American Resources Policy Network
Promoting the development of American mineral resources.
  • The race for Arctic riches

    A handful of countries situated near the top of the world are racing to firm up their territorial claims to untold amounts of oil, natural gas, gold, zinc, copper and other metals. A new piece from the U.K. Guardian highlights this renewed scramble for resource rights beneath the Arctic icecap.

    I treated this story in 2007 as the dawning of a new “Cold War.” Read the full story here. [Subscription required.] Neither the geology nor the geo-politics has changed much in the past four years – unless we factor in the growing urgency as global resource demand collides with the glacial development pace of most new mining projects.

    For the U.S., our Arctic claims come via Alaska – a.k.a. Seward’s Folly, and perhaps the best $7.2 million ever spent by the U.S. Government. Across a range of metals and minerals, expect Alaska – and by extension, our Arctic claims – to play a key role in resource supply in the 21st century. Forget the folly: let’s make that William Seward, futurist.

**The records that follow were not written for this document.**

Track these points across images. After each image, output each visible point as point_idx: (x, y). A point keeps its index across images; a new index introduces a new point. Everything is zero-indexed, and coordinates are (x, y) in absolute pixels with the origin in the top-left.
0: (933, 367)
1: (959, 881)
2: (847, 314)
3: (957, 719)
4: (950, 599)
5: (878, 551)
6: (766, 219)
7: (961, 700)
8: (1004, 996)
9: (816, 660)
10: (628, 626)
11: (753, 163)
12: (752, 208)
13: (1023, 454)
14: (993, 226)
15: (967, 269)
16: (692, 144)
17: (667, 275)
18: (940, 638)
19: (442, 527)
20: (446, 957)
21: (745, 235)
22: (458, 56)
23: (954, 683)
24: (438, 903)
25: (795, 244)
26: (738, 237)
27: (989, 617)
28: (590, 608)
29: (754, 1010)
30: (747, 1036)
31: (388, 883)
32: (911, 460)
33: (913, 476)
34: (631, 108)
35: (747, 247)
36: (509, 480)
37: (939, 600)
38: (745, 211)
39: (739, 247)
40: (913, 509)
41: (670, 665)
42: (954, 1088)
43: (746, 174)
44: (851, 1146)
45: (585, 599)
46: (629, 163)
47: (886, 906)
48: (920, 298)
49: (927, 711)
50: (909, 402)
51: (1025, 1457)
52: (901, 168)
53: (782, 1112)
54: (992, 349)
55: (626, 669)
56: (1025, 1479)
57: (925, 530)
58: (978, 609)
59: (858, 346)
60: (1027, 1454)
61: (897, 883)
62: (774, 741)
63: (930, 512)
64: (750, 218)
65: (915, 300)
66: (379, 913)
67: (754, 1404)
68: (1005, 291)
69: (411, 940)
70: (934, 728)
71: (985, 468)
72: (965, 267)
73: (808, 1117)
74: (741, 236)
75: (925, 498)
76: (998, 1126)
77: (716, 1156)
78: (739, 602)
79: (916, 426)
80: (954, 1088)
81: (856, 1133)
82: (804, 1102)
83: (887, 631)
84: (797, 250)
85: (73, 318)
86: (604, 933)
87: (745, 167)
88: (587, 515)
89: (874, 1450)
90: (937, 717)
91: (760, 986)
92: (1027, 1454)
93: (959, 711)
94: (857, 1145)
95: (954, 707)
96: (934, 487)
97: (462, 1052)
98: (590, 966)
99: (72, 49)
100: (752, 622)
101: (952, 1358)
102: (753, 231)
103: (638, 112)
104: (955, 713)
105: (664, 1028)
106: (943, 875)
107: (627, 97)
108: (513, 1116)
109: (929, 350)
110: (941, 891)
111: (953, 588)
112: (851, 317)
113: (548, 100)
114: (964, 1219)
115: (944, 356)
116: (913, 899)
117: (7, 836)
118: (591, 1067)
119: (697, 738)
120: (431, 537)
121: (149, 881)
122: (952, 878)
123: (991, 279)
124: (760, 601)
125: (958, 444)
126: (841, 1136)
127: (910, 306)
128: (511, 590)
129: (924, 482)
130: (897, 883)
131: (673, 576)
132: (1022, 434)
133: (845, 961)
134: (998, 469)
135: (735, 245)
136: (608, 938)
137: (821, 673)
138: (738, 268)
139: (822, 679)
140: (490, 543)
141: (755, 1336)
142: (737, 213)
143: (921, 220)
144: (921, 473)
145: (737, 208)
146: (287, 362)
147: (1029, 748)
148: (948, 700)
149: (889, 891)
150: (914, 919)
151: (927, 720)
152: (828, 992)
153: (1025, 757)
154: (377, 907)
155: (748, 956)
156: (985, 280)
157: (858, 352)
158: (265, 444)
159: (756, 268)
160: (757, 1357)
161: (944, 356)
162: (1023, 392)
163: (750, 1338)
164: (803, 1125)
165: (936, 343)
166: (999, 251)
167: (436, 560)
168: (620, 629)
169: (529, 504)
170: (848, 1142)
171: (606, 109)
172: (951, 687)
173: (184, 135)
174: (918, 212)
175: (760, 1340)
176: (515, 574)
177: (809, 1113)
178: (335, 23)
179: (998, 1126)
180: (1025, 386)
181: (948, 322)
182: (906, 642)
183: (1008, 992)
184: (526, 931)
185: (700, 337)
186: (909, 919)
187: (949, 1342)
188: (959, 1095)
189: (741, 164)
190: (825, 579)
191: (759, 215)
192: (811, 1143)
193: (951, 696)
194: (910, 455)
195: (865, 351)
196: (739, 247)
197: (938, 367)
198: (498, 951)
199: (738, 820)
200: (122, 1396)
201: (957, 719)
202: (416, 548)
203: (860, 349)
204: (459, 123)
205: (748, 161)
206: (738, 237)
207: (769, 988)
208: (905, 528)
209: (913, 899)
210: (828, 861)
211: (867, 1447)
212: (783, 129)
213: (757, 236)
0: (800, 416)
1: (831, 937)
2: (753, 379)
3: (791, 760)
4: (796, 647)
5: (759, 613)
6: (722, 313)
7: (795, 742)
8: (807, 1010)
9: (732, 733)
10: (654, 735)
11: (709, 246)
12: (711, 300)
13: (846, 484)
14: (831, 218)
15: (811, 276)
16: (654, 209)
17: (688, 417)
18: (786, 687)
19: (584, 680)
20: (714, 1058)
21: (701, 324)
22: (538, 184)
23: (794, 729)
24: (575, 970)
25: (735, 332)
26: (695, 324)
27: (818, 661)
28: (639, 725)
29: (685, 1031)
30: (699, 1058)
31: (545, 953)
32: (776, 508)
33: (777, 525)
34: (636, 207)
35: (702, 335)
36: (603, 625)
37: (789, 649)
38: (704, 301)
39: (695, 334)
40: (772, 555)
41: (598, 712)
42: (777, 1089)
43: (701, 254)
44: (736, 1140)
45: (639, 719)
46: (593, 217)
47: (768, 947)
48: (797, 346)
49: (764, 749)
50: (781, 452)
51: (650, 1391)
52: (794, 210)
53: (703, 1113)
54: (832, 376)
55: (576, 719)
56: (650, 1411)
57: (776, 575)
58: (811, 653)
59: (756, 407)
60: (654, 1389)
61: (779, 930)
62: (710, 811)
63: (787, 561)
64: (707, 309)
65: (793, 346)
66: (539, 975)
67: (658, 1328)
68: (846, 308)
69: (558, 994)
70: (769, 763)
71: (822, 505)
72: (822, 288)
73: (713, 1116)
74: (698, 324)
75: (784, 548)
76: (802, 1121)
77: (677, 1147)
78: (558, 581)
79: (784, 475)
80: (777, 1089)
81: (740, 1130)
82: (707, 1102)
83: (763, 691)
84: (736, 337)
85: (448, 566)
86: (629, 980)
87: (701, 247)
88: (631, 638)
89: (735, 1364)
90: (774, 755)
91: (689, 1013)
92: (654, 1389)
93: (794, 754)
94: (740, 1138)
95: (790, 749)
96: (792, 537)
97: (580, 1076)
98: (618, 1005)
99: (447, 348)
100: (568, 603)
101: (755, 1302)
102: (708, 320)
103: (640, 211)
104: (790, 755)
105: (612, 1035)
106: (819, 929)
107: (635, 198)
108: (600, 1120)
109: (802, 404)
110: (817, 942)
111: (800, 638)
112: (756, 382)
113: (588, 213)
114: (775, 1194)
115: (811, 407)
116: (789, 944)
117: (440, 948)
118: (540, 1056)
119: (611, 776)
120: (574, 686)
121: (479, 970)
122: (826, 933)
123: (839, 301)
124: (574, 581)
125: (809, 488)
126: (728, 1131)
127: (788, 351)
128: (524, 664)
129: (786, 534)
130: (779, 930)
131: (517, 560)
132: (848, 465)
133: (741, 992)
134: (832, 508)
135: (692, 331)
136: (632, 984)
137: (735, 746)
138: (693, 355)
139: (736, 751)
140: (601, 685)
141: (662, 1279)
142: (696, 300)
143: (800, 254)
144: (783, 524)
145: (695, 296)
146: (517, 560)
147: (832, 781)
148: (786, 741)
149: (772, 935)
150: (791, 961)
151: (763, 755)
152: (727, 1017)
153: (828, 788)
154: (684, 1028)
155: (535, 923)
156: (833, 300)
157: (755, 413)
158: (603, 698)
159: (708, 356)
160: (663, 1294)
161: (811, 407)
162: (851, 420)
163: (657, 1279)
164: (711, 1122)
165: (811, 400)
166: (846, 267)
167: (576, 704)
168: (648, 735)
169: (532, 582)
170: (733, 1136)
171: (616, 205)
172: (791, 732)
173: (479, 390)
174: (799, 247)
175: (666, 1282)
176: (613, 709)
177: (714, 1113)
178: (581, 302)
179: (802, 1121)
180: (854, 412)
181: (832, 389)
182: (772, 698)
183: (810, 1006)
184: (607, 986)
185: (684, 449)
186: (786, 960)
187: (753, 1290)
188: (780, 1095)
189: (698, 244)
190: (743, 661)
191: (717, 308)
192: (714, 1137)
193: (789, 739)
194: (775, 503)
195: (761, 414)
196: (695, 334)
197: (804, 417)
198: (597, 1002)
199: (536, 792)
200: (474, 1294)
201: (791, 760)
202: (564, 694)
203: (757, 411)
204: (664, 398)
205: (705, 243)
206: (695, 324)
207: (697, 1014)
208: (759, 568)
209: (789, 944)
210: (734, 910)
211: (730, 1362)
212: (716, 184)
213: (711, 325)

  • Peruvian Elections Raise Issue of Resource Dependency for U.S.

    The election victory of leftist Peruvian presidential candidate Ollanta Humala in this week’s runoff election has instilled fears of higher taxes and new restrictive policies in the mining sector.  Peru is a leading producer of precious metals, and the U.S. relies heavily on Peruvian imports of zinc, tin, gold, copper, and silver. (To see exactly to what degree, take a look at the USGS Commodity Summaries 2011 report).

    Whether or not worries of greater state involvement in Peru’s mining sector in light of Humala’s ties to Venezuela’s Hugo Chavez will materialize remains to be seen, as Humala ran on a more moderate economic platform in the runoff-election than before the first round of voting in April.

    The larger issue for the U.S. is that our unnecessarily high degree of dependence on foreign imports of metals and minerals leaves us vulnerable to geopolitical changes. It doesn’t take war or major political unrest, – a couple thousand of ballots could be all it takes to potentially disrupt our supply of critical resources. Unless we explore and develop the resources beneath our own soil, all we can do in such situations is sit and wait.